Masyarakat yang sebelumnya miskin sekarang memiliki sekolah, bisa menggaji perawat, menyediakan layanan medis untuk semua penduduk. Orang-orang muda yang ingin melanjutkan pendidikan di kota-kota besar, secara finansial didukung oleh masyarakat.

Pemilik penggergajian kayu menawarkan kesempatan pelatihan tambahan dan pekerjaan. Dalam waktu yang relatif singkat mereka juga mengembangkan pariwisata. Sebuah paket tur untuk lima hari membawa wisatawan ke Mirador, salah satu reruntuhan kebudayaan Maya paling terkenal.


Berjuang Mendapat Konsesi

Bagi Carmelita, konsesi hutan sangat penting. Tanpa pekerjaan dan pendapatan dari hutan, masyarakat di sana mungkin punah. Pengelolaan hutan lestari telah terbukti menjadi agen paling efektif melawan pembalakan liar. Kebakaran hutan dipantau oleh penduduk setempat. Juga, keanekaragaman hayati hutan dikelola secara berkelanjutan.

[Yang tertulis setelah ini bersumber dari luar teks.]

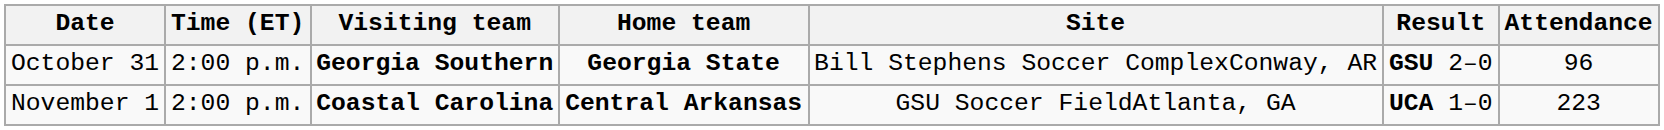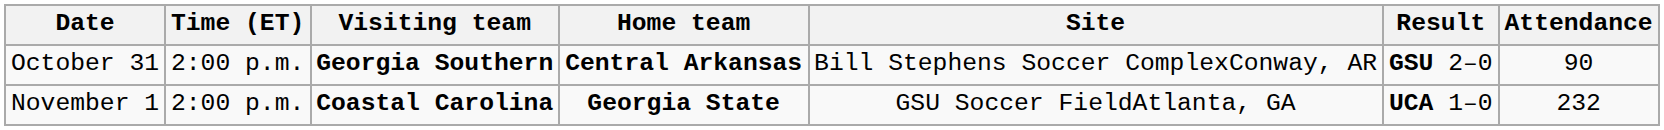October 31 | Home team: Georgia State -> Central Arkansas
October 31 | Attendance: 96 -> 90
November 1 | Home team: Central Arkansas -> Georgia State
November 1 | Attendance: 223 -> 232
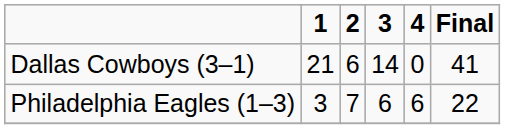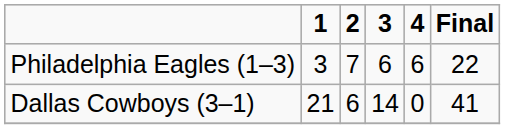rows swapped: Philadelphia Eagles (1–3) <-> Dallas Cowboys (3–1)
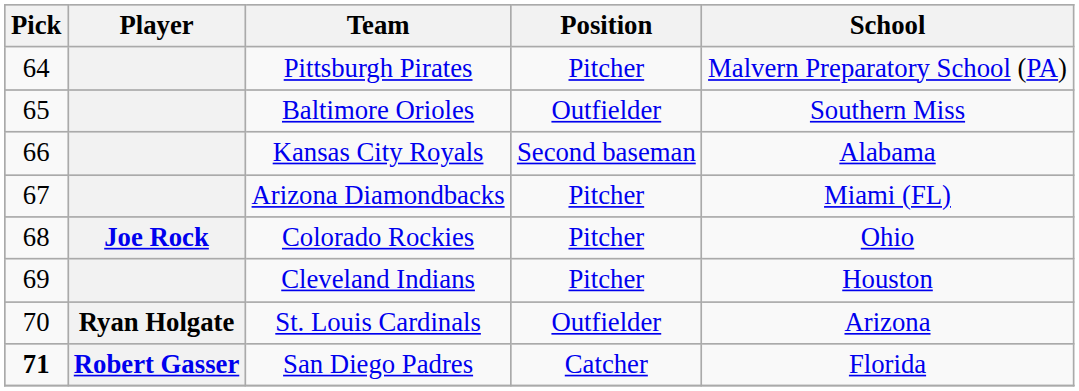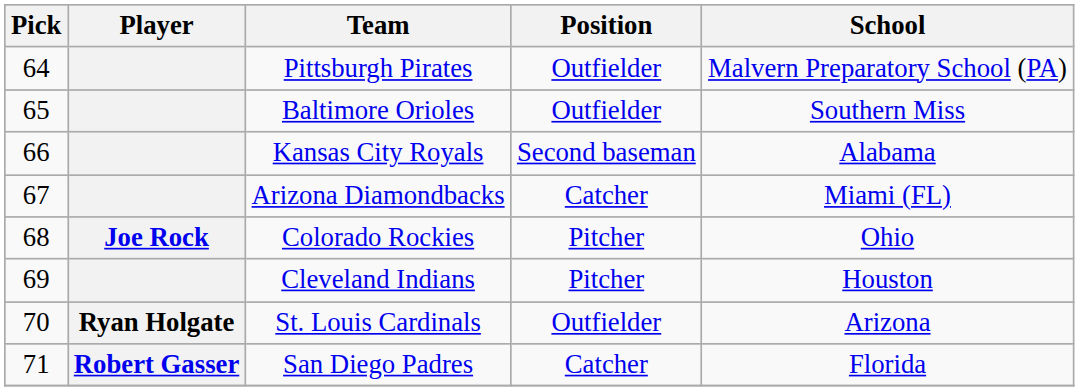Pittsburgh Pirates | Position: Pitcher -> Outfielder
Arizona Diamondbacks | Position: Pitcher -> Catcher
San Diego Padres | Pick: bold -> normal
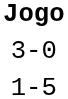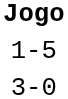rows swapped: 1-5 <-> 3-0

Ancaman terbesar bagi masyarakat saat ini adalah habisnya masa laku konsesi. Penduduk cemas akan masa depan mereka, karena mereka tidak tahu apakah konsesi yang diberikan selama 25 tahun ini akan diperbaharui oleh pemerintah yang berkuasa nantinya.

Dan kebijakan keberlanjutan ini menurut David Kaimowitz dari Ford Foundation, sebenarnya adalah salah satu tantangan terbesar -bukan hanya untuk koperasi- tetapi juga untuk konservasi hutan. 

"Kita membutuhkan visi jangka panjang untuk perlindungan hutan. Koperasi juga membutuhkan rasa aman jangka panjang, sehingga mereka dapat merencanakan secara bijaksana dan menjalankan perekonomian."